WHAT YOU NEED TO DO: Copy out every line of the listing, changing each "family" to "Family" and keeping everything else the same. Leave the pictures out of your answer.

* Begin *

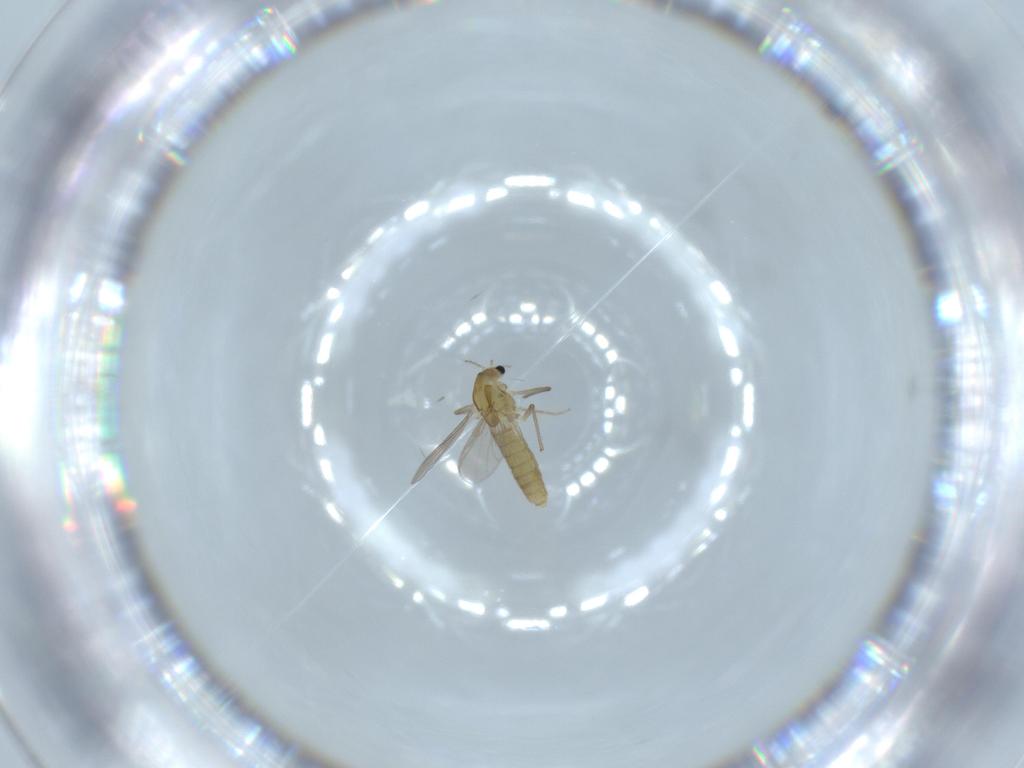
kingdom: Animalia
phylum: Arthropoda
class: Insecta
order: Diptera
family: Chironomidae
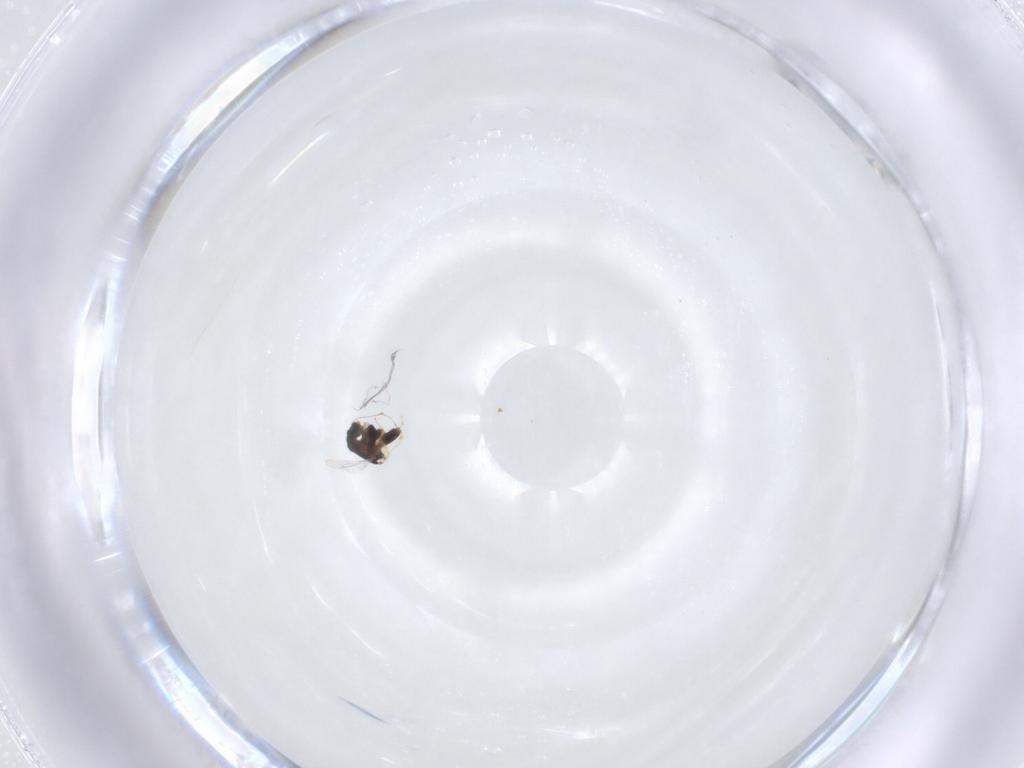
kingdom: Animalia
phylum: Arthropoda
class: Insecta
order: Diptera
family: Chironomidae
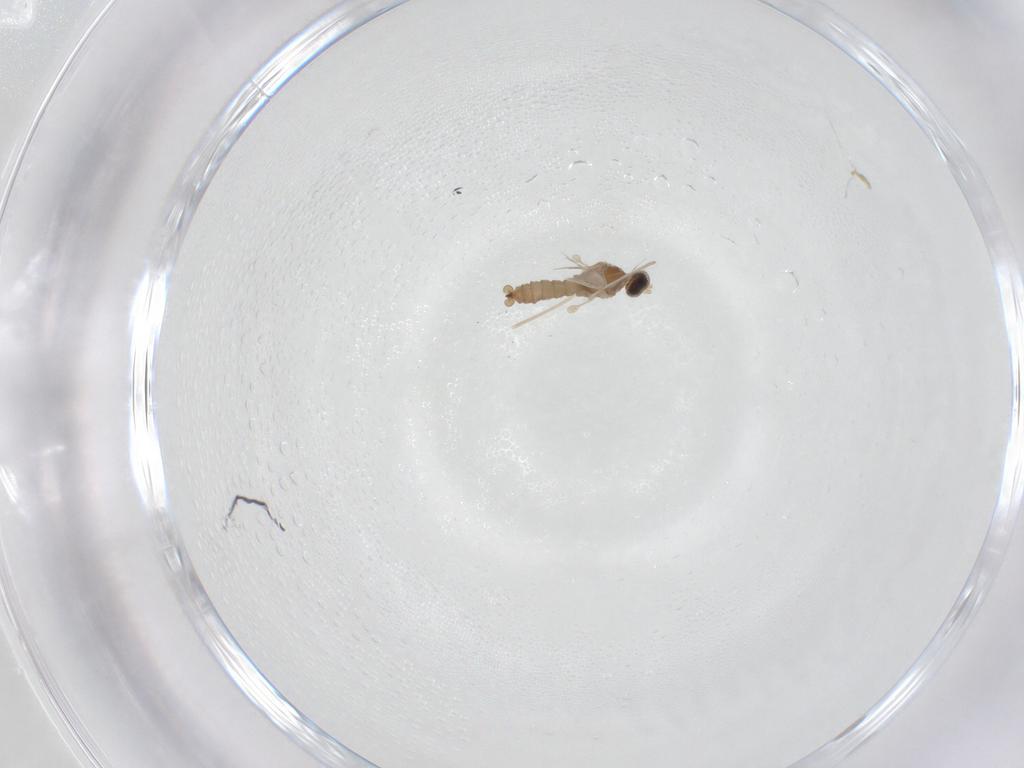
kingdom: Animalia
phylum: Arthropoda
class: Insecta
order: Diptera
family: Cecidomyiidae
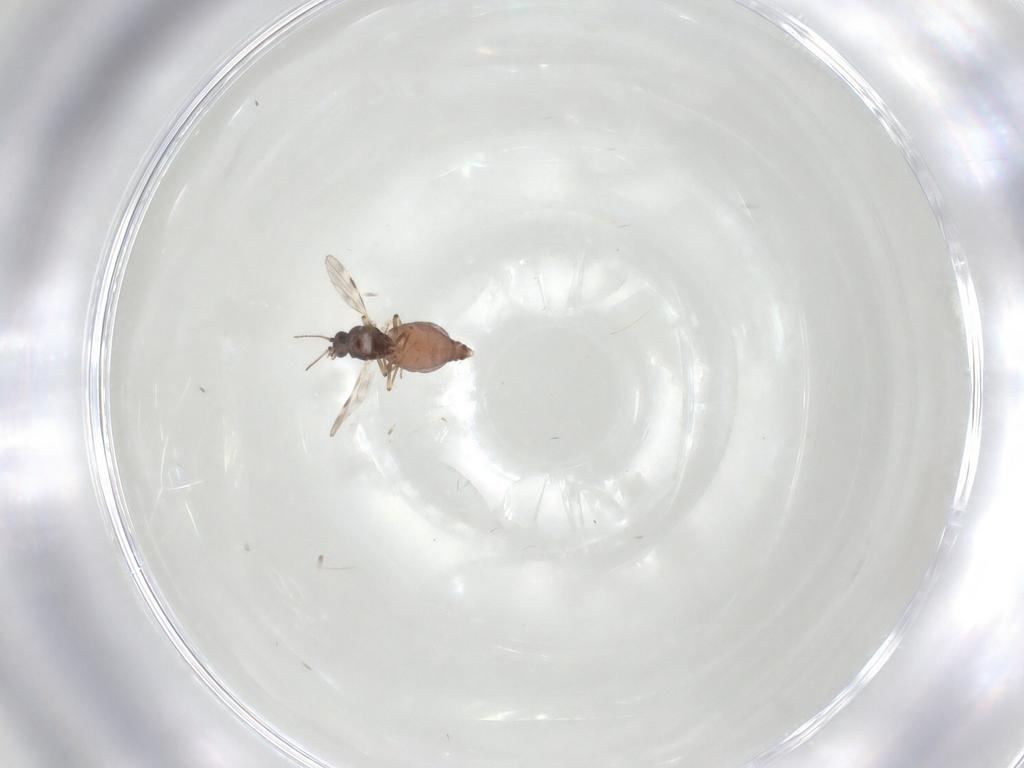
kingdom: Animalia
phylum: Arthropoda
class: Insecta
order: Diptera
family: Sciaridae
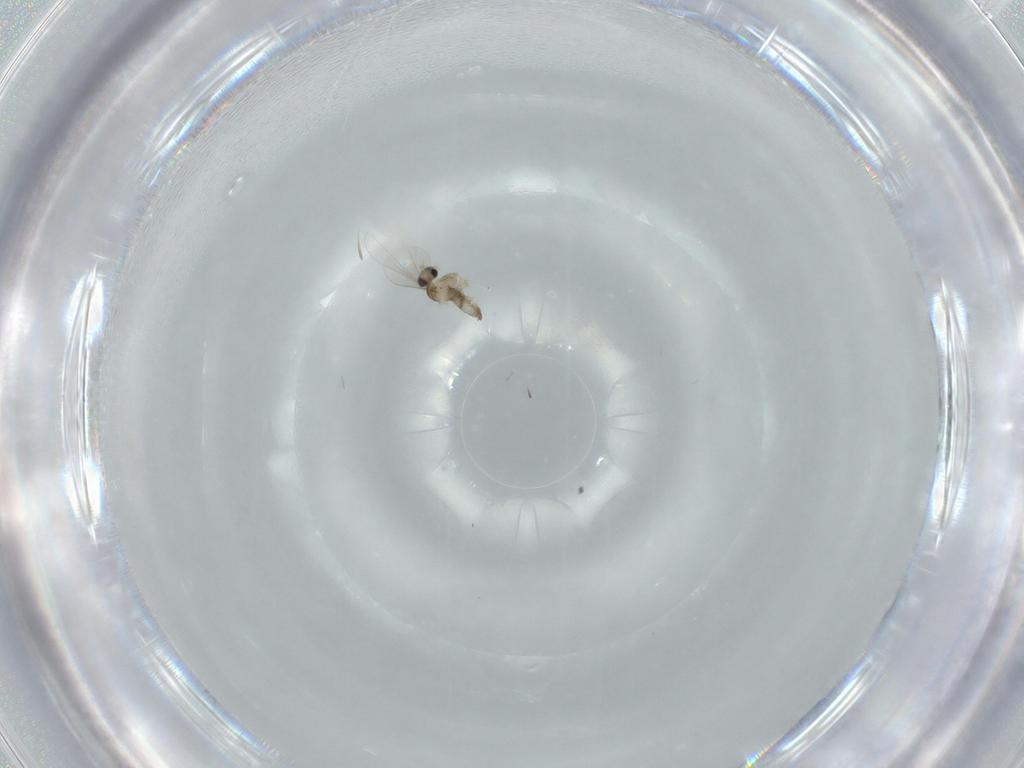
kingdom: Animalia
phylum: Arthropoda
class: Insecta
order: Diptera
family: Cecidomyiidae
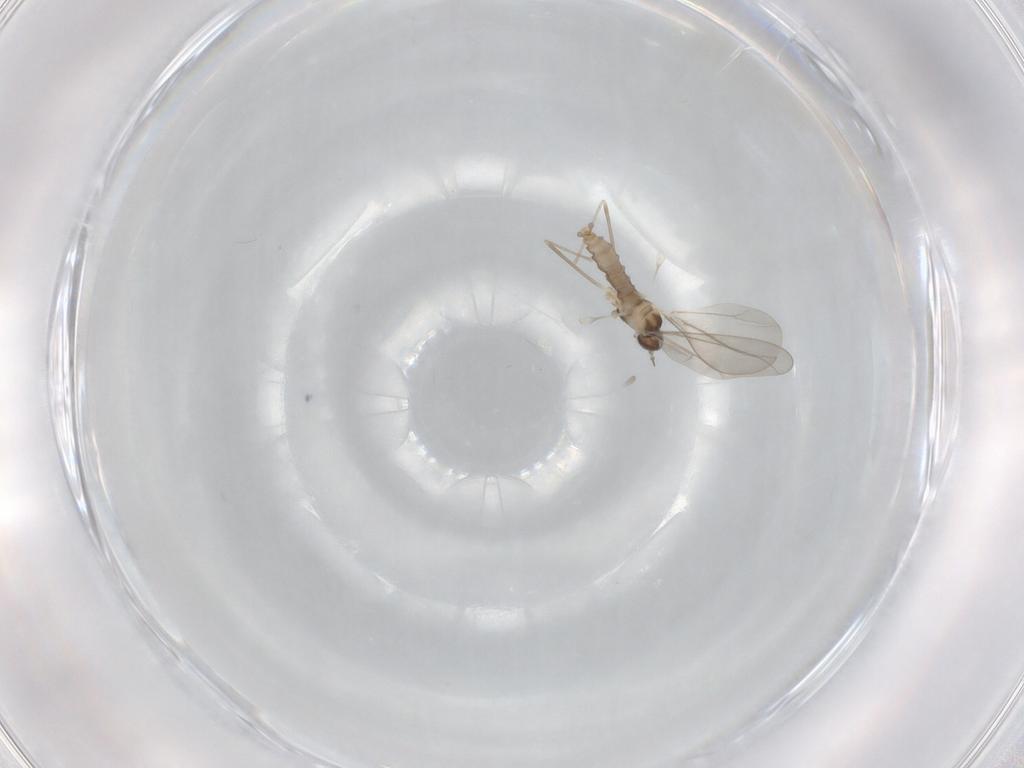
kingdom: Animalia
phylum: Arthropoda
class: Insecta
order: Diptera
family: Cecidomyiidae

* End *

SOLUTION TO THE EXERCISE:
kingdom: Animalia
phylum: Arthropoda
class: Insecta
order: Diptera
Family: Chironomidae
kingdom: Animalia
phylum: Arthropoda
class: Insecta
order: Diptera
Family: Chironomidae
kingdom: Animalia
phylum: Arthropoda
class: Insecta
order: Diptera
Family: Cecidomyiidae
kingdom: Animalia
phylum: Arthropoda
class: Insecta
order: Diptera
Family: Sciaridae
kingdom: Animalia
phylum: Arthropoda
class: Insecta
order: Diptera
Family: Cecidomyiidae
kingdom: Animalia
phylum: Arthropoda
class: Insecta
order: Diptera
Family: Cecidomyiidae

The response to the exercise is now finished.